Super Bowl 2013 Odds … and Ends.
I live in Sioux Falls, South Dakota. I am a Minnesota Vikings fan. I don’t care about Super Bowl XLVII … (that’s right, I know my Roman Numerals). I do however wish to do you “a solid” if you are going to be attending that excuse to eat, drink, and be naughty that is know as the “SUPER BOWL PARTY”. Just print this list of “THINGS YOU NEED TO KNOW TO IMPRESS ANY DRUNK CHICK AT A SUPER BOWL PARTY”:
-The 49ers are 5 point favorites to beat the Ravens in Super Bowl 2013
-It’s Super Bowl 47. I have no idea why they use Roman Numerals. I doubt if you could find more than one player on either team that could point out Rome on a map.
-The game will be between AFC champions, the Baltimore Ravens, and the NFC champs, the San Francisco 49ers. Sure, you know that now, but after your 5th pre-game beer you’ll be glad I told ya.
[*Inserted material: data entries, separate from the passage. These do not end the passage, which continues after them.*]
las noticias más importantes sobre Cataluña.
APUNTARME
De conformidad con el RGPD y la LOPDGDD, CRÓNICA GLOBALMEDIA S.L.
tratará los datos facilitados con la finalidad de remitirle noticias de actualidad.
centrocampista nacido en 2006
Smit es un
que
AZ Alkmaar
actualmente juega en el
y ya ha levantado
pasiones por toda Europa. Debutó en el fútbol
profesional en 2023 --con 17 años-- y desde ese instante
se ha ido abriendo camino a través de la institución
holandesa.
-John Sutter first discovered gold in the river near his mill in 1848, predicating the California Gold Rush that led to massive western migration, thus the term “49ers”. Share this fact with everyone in the room after beer number 6 and see who impresses whom…or whom impresses who…whatever, do it.
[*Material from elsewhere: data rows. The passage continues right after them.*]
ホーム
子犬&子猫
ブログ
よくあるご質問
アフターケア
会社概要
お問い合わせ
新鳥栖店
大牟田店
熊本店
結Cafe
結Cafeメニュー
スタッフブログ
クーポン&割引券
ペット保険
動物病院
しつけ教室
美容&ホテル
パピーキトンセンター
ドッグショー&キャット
-The game will be the first match up of two brothers head coaching opposing teams. John Harbaugh-Raven’s / Jim Harbaugh-49ers. I wonder how their mom felt after giving birth to both of those really large egos?
-The Halftime Show will feature Beyoncé – Come on wardrobe malfunction!!
-The first ever Super Bowl was played back in 1967. The Packers beat the Chiefs. The halftime entertainment was limited to 6 large Wisconsin chicks drinking a case of Grain Belt and burping the “Beer Barrel Polka”.
-You can get a personalized shot glass with your name and phone number on it at www.quaffer.com. Show up with a couple a dozen of these to hand out at the party. Chicks dig shots. Just trying to help.
-And finally…What does a Ravens fan do when they win the Super Bowl? Answer: He shuts off the XBox and goes to bed.